The problem -> Reproduce the passage in the Edmond Guggenheim article from "In 1919, he" up to and including "until his death.", word for word.

Supplied passage ->
<<<<

= Edmond Guggenheim =

Copper industry businessman and philanthropist

Edmond Alfred Guggenheim (January 19, 1888 – March 16, 1972) was an American copper industry businessman and philanthropist. He was a member of the Guggenheim family.

== Biography ==
Guggenheim was born on January 19, 1888, in Switzerland to Murry Guggenheim and Leonie Bernheim. His father was the third son of mining magnate Meyer Guggenheim and his mother was descended from a prominent Alsatian Jewish family. He received his B.A. from Columbia University in 1908 and a Ph.B. from Sheffield Scientific School of Yale University in 1911.

Guggenheim joined the family business in 1916 and headed its mining explorations and was its vice president in charge of South American operations. In 1961, Guggenheim retired as director of the Kennecott Copper Corporation and the Braden Copper Company.

In 1919, he was also named Special Deputy Police Commissioner of New York City in charge of The Bronx and severed on several commissions in the New York City Police Department. He was also a president of the Murry and Leonle Guggenheim Foundation from 1939 until his death.

== Personal life ==
Guggenheim died on March 13, 1972, in a Phoenix, Arizona hospital at age 84.

== Legacy ==
He is the namesake of Camp Guggenheim, a summer camp organized by the Roman Catholic Diocese of Ogdensburg, which is held annually on the Lower Saranac Lake property he owned from 1917 until 1963, when he donated it to the diocese. He donated the family's Long Island estate, Murry Guggenheim House, to Monmouth University in 1960. He also donated the land on which the Trudeau Institute in Saranac Lake, New York, is built.

>>>>

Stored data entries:
<<<<

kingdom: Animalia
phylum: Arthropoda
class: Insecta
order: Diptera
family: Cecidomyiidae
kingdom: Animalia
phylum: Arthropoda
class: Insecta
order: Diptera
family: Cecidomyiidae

>>>>
<<<<

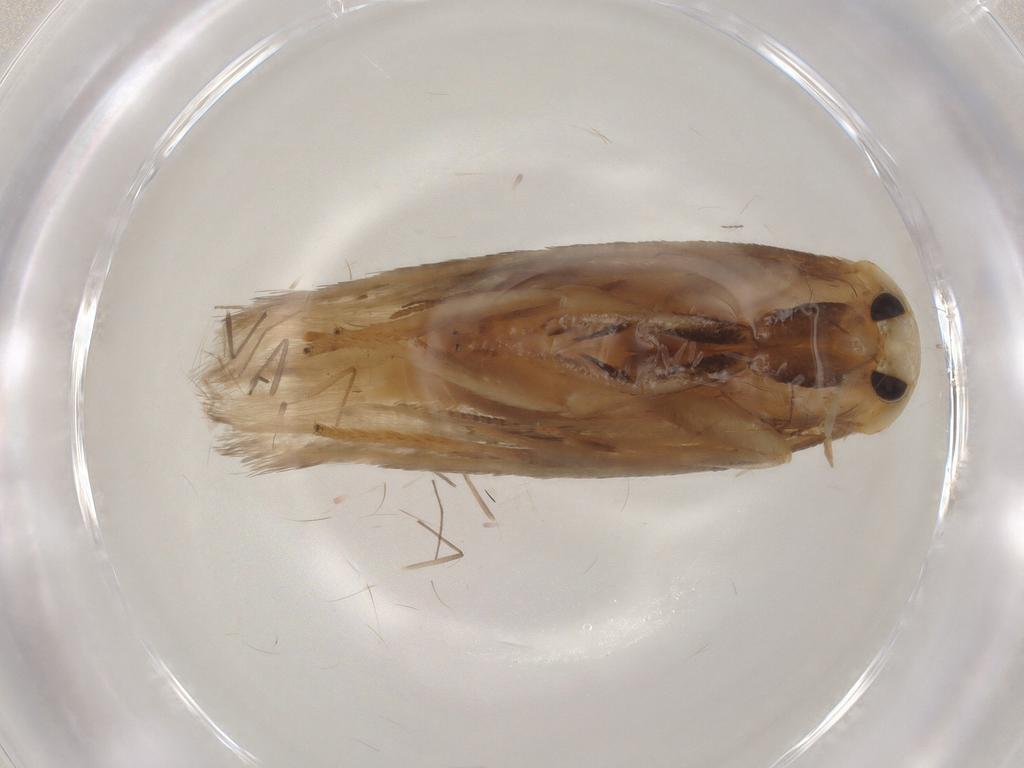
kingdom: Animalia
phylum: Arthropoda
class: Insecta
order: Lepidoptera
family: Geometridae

>>>>

Your response ->
In 1919, he was also named Special Deputy Police Commissioner of New York City in charge of The Bronx and severed on several commissions in the New York City Police Department. He was also a president of the Murry and Leonle Guggenheim Foundation from 1939 until his death.